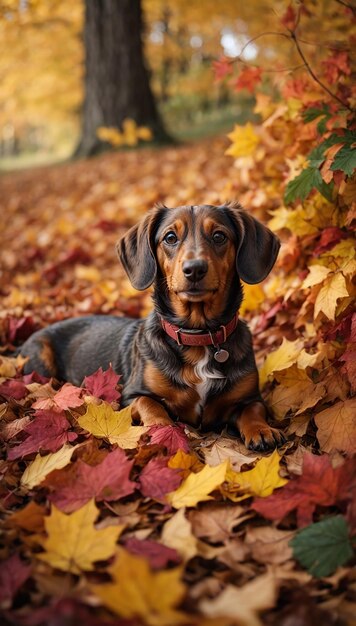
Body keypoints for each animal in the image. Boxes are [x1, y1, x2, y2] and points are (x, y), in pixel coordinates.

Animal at [20, 202, 286, 450]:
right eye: (170, 237)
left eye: (219, 236)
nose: (194, 269)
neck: (198, 335)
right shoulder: (131, 395)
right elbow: (151, 405)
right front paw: (163, 429)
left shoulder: (250, 397)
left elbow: (254, 410)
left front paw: (262, 430)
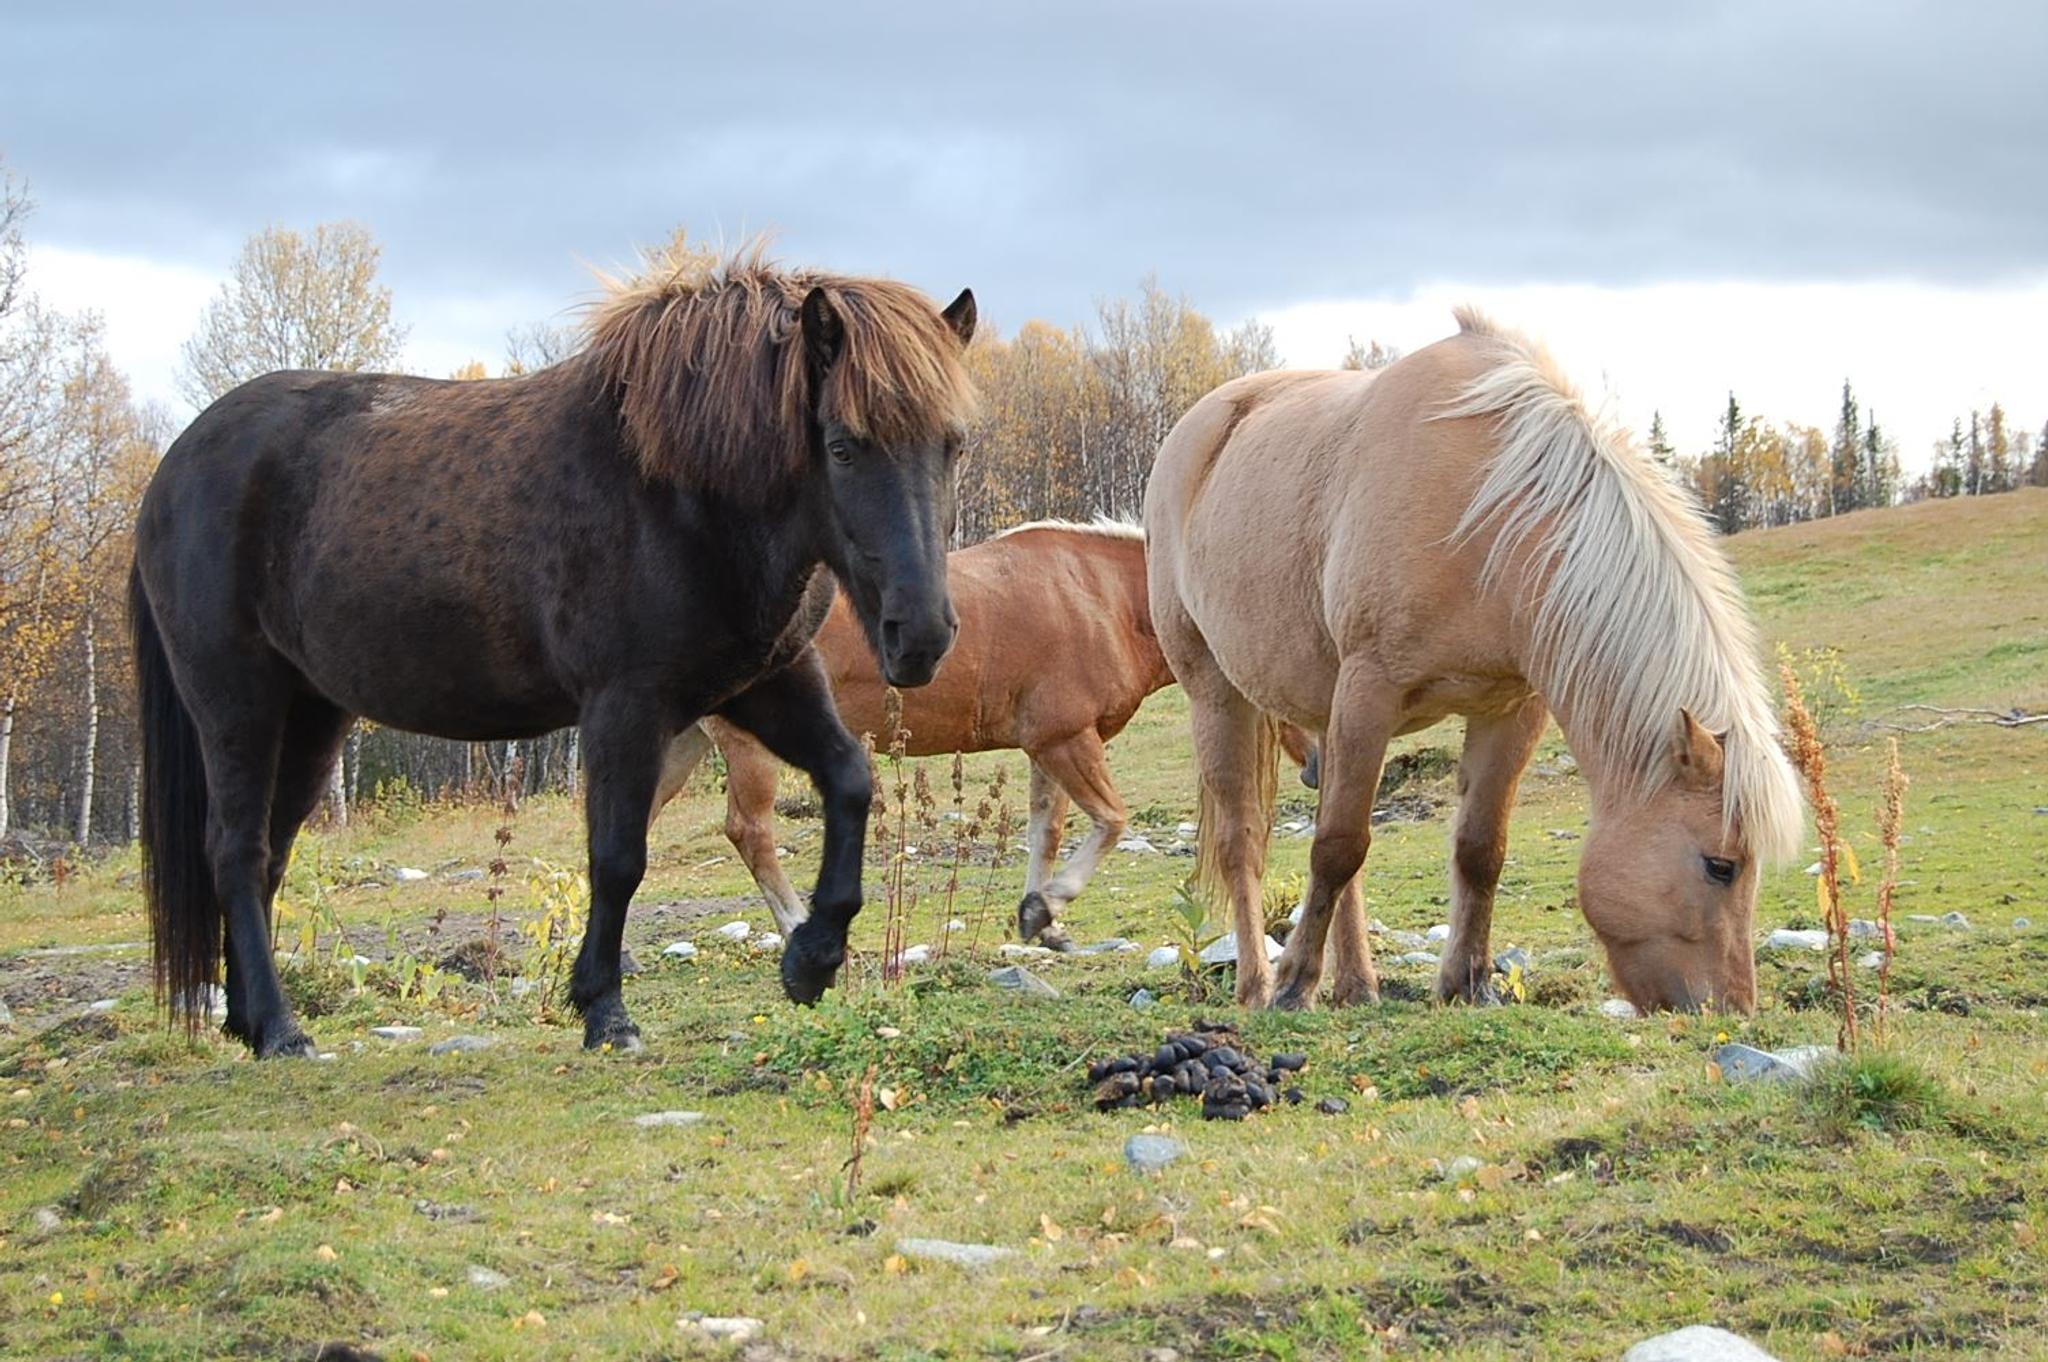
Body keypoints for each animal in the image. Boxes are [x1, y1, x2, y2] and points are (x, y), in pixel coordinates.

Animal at [131, 241, 977, 1056]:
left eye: (953, 445)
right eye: (842, 446)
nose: (920, 635)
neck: (680, 490)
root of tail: (172, 467)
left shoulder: (768, 682)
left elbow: (850, 780)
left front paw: (812, 958)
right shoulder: (624, 705)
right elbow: (618, 857)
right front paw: (605, 1012)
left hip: (310, 715)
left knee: (270, 853)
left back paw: (249, 1022)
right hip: (236, 703)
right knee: (236, 851)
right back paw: (281, 1030)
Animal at [650, 520, 1320, 944]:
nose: (1319, 763)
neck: (1100, 599)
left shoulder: (1046, 746)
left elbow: (1045, 833)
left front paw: (1043, 921)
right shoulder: (1067, 739)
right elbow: (1111, 821)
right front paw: (1049, 904)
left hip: (683, 744)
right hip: (747, 750)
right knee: (751, 833)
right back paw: (795, 929)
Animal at [1144, 308, 1803, 1013]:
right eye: (1721, 866)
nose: (1731, 1008)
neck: (1488, 515)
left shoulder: (1511, 708)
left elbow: (1479, 850)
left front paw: (1469, 982)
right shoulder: (1370, 689)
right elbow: (1339, 847)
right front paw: (1293, 985)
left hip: (1325, 709)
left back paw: (1356, 984)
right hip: (1218, 695)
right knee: (1242, 841)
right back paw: (1257, 983)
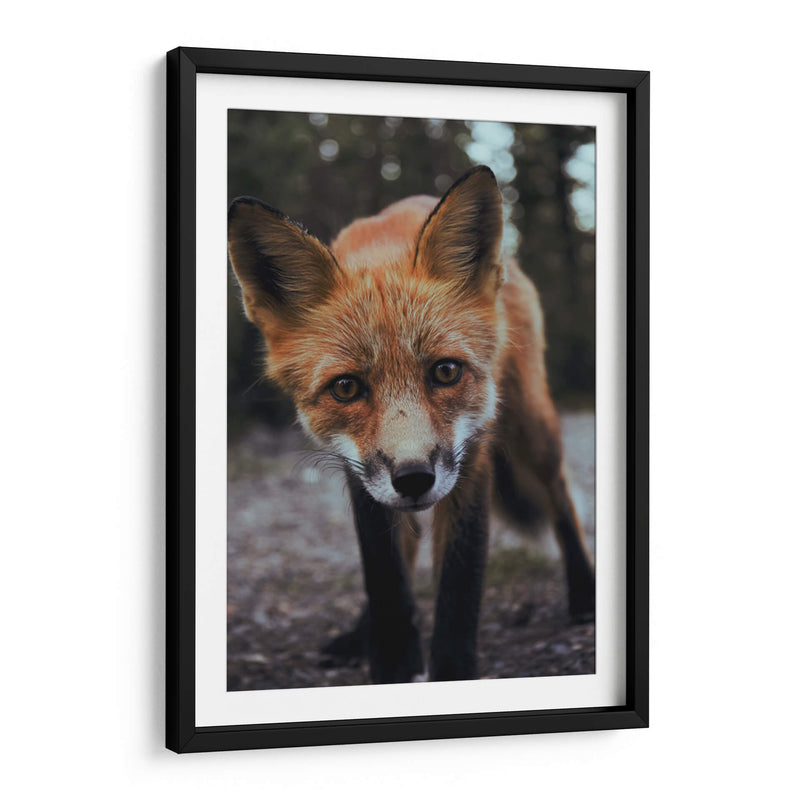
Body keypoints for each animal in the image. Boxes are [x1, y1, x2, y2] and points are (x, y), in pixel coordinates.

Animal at [228, 166, 595, 684]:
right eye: (346, 388)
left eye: (446, 372)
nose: (415, 478)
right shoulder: (359, 471)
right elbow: (384, 575)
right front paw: (393, 662)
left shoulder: (471, 456)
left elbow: (459, 584)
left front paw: (452, 669)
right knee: (410, 542)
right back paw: (359, 634)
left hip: (531, 424)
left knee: (560, 496)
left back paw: (584, 592)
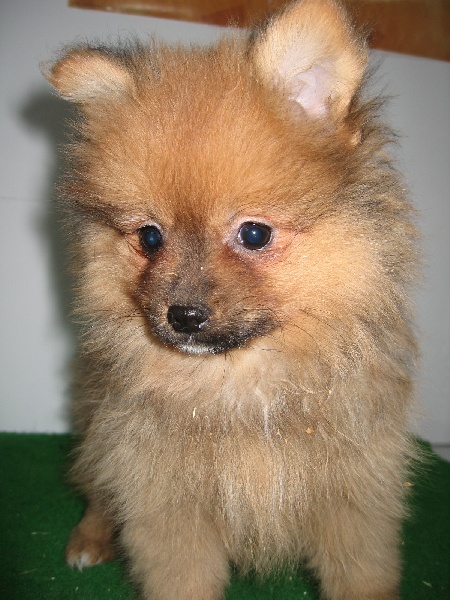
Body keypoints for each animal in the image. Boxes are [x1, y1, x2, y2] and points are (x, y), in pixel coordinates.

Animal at [44, 1, 419, 598]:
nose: (182, 315)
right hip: (100, 425)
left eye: (254, 234)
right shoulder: (166, 500)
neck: (240, 385)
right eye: (150, 237)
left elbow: (360, 573)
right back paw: (89, 539)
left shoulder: (353, 495)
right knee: (98, 488)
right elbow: (180, 576)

::::::::

In the listing above, find the line with "right front paw: (1293, 985)" and output it and every line after it up to and including the line with "left elbow: (459, 584)", exactly, minus the pictures.

▸ **TASK RESULT**
right front paw: (1293, 985)
left hip: (1325, 709)
left back paw: (1356, 984)
right hip: (1218, 695)
right knee: (1242, 841)
right back paw: (1257, 983)
Body keypoints for each animal in the image. Boxes are [x1, y1, x2, y2] and points are (x, y), in pixel coordinates.

Animal at [228, 166, 595, 684]:
right eye: (346, 388)
left eye: (446, 372)
nose: (415, 478)
right shoulder: (359, 471)
right elbow: (384, 575)
right front paw: (393, 662)
left shoulder: (471, 456)
left elbow: (459, 584)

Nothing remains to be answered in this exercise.